Hajiko was recorded in Byron Bay, Australia, at a studio in the rainforest near the ocean shores. Collaborating with Australian artists Djulz Chambers on percussion, Cye Wood on violin (Cave in the Sky), Brandon Cassidy on “wooden machines” (Black Rainbow), and Christian Pyle on analog electronics.

Hajiko is a stunning sonic journey that traverses numerous landscapes as it unfurls before the listener. There’s a real beauty to the music on display here, not just in sound, but also in energy and concept. While there are actually quite a few elements on the display it never feels this way. There’s a simplicity and an ease with which the music flows, ensuring that it never feels overcrowded or smothered. Each element is allowed to breath and for the listener that means that each can be absorbed and enjoyed both individually and collectively.

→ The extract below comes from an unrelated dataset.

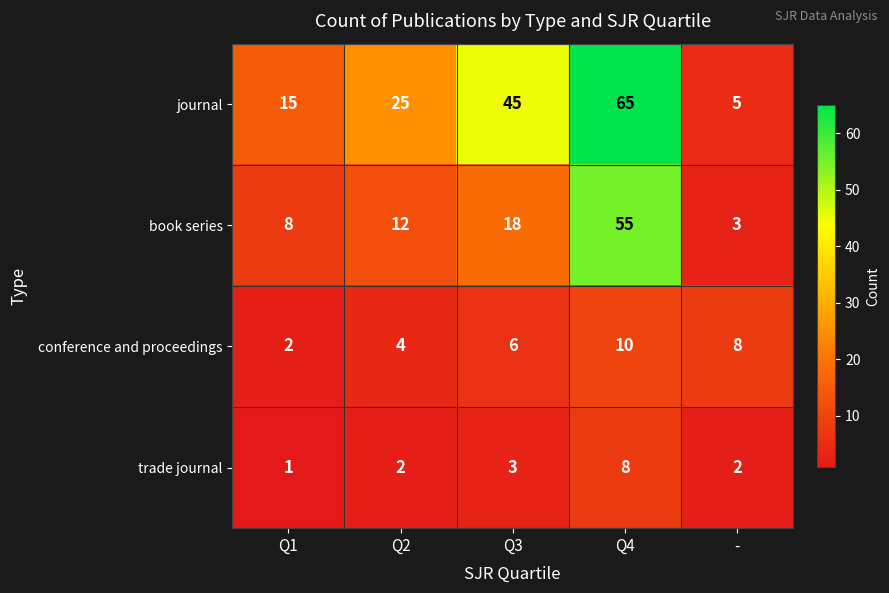

Rank the series at Q3 from highest to lowest value.

journal, book series, conference and proceedings, trade journal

Andrew Tumason’s voice is easily one of my favourite elements on the album. There’s just something about it that I find incredibly soothing and entrancing. There’s a smoothness to it that allows it to meld seamlessly into the music itself and yet it simultaneously stands out from the mix and captures your attention. He manages to express so much without any need for lyrics, his captivating ritualistic/spiritual vocals are all that the music requires.

The violin, viola and piano operate in a league of their own in regard to the level of emotion that they bring to the mix. They deliver everything from subdued moments of melancholy through to truly stunning, rousing crescendo. The aforementioned vocals pair so well with these moments; however, Andrew changes his delivery style to suite the overall tone of the music. Ruca is a perfect example of this and is easily one of the most stunning tracks on the album and well worth your time.

Andrew adapts his vocals to each style of music presented on the album, for instance in the more spiritually driven world music segments he sounds completely different to the string and key driven parts. Both the music (which is primarily made up of shaker and various percussive instruments such as dunuba and kuma djembe) and his vocals take on a more esoteric quality that’s hard to put into words. Guri is an excellent example of this, along with Indiwa.

Some tracks combine the two worlds, mixing keys and strings with more world influenced sounds and energy. Jhiko is a perfect example of this and manages to express the emotion of the piano alongside Andrew’s more ethereal vocals, shakers and percussive instruments. This track is completely mesmerizing and has been played regularly since I first heard it two weeks ago.

Overall, the whole album is a truly captivating piece of music. It’s a breath of fresh air that stands out as unique among many of the other album’s I’ve listened to lately. My main piece of advice is to surrender to the music on this one, enjoy it from start to finish in one sitting and focus all of your attention on it; I guarantee you will be rewarded.